Be that as it may, our emphasis on central bank actions is way overdone and in many ways a distraction from what’s really important: balanced fiscal policy. Today, many investors expect central banks to jumpstart the global economy, and indeed their decisions can have huge consequences. But they can’t do it alone. What we need is a commitment to streamline regulation and relax taxes, with prudent spending on economy-boosting infrastructure, manufacturing and construction. Until that happens, it doesn’t matter how low policymakers drop rates or how much debt they purchase.
Tailwinds to Global Growth
I’ve written before about how we use the purchasing managers’ index (PMI) as a forward-looking indicator. It’s like using the high beams on your car, to see where the economy is headed three or six months from now. In the latest PMI update from February, the reading trended downward to 50.
Industrial production data came out last week down 0.5 percent in February. As I’ve discussed numerous times, industrial production is a subset of GDP, both of which indicate where the markets have been.
Regulations and high taxes are headwinds to global growth. Whether we are looking ahead or looking back, the data are showing slowdown in the global economy. We need a fiscal policy intervention to be the tailwind that pushes the economy in the right direction. We hope that the Trans-Pacific Partnership (TPP) will be signed soon, eliminating many tariffs and restrictions to trade, but it is currently held up by protests from unions. Once passed, we are optimistic the TPP will facilitate and accelerate global trade.
Gold is Smiling
The most welcome news was that the core consumer price index (CPI)—which excludes food and energy—rose 2.3 percent year-over-year in February, representing the fourth straight month of inflation and the highest rate since October 2008.
As I’ve pointed out many times before, gold has tended to respond well when inflationary pressure pushes real interest rates below zero. To get the real rate, you subtract the headline CPI from the U.S. Treasury yield. When it’s negative, as it is now, gold becomes more attractive to investors seeking preservation of their capital. The yellow metal has risen more than 18 percent so far this year.
Other precious metals have also been strong performers in 2016, with silver up 13 percent, platinum 11 percent, and palladium 8 percent.
Good Ol’ American Ingenuity from Silicon Valley to U.S. Energy Fields
The U.S. Energy Information Administration (EIA) reported last week that hydraulic fracturing, or fracking, now accounts for a little more than half of current U.S. crude oil production. In 2000, fracking wells produced only 2 percent of the national total. Today, they make up over 50 percent of oil output—a figure that will likely continue to climb as technology improves.
But since the end of 2015, overall oil production in the U.S. has begun to taper down.
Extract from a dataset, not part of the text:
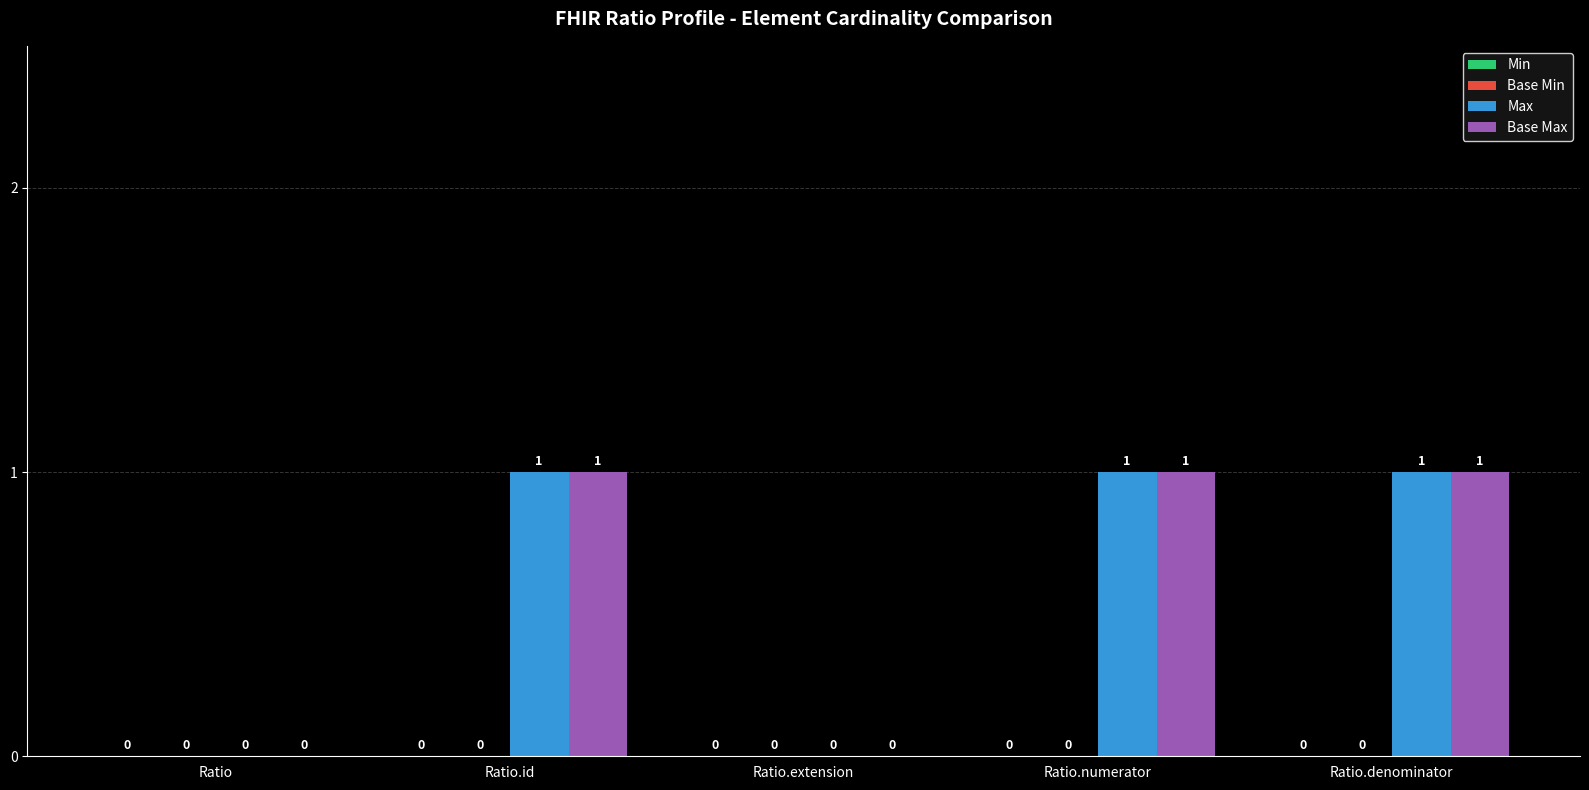

What is the sum of all Max values?

3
Last week I shared with you the fact that December’s year-over-year change in output turned negative for the first time in five years, a sign that U.S. producers are finally responding to low prices.
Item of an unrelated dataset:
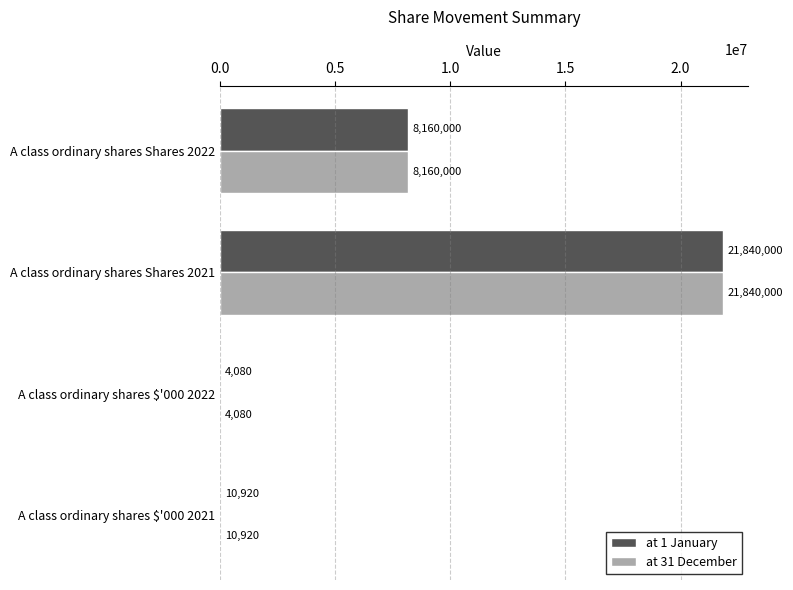

True or false: at 31 December has a value of 4080 at A class ordinary shares $'000 2022.

True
This decline in production is reflected in the chart below, which also shows that Iraq’s share of the global oil market has grown comparatively more than Saudi Arabia and Russia’s.
The anticipated production freeze between those two countries, therefore, probably won’t have as significant an impact on oil prices as markets are hoping for. It will only ensure that the two-million-barrels-per-day global surplus won’t get any worse.
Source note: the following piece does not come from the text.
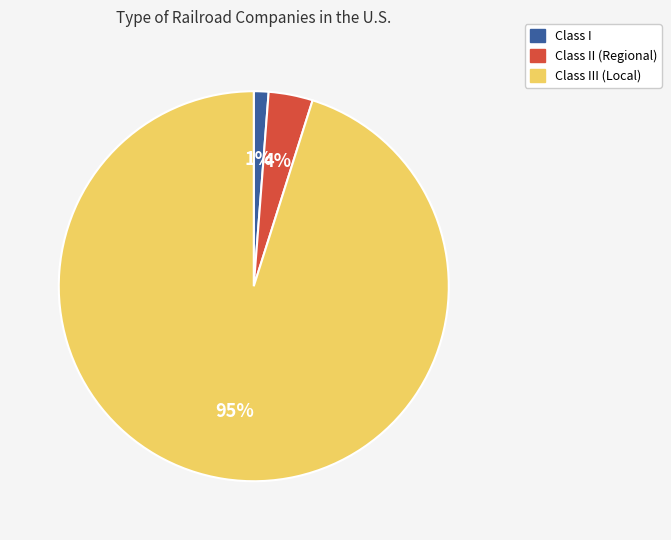

How many segments does this pie chart have?

3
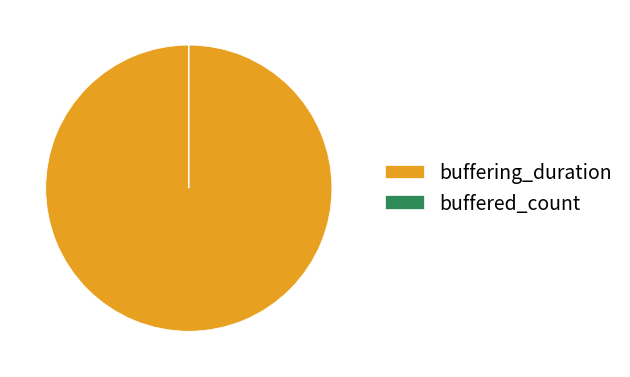

The buffering_duration slice represents 91% of the pie. True or false?

False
Plus, there’s no guarantee such a freeze would stick, let alone could be agreed upon. Iran has already called the proposal “ridiculous” and plans not to reign in production until it reaches pre-sanction output levels, and Saudi Arabia is unlikely to let its chief political adversary in the region gain the upper hand.
As I’ve said before, short of geopolitics, the likeliest path to oil recovery is to coordinate a production cap on a global scale. The chances of that happening, however, are slim to none.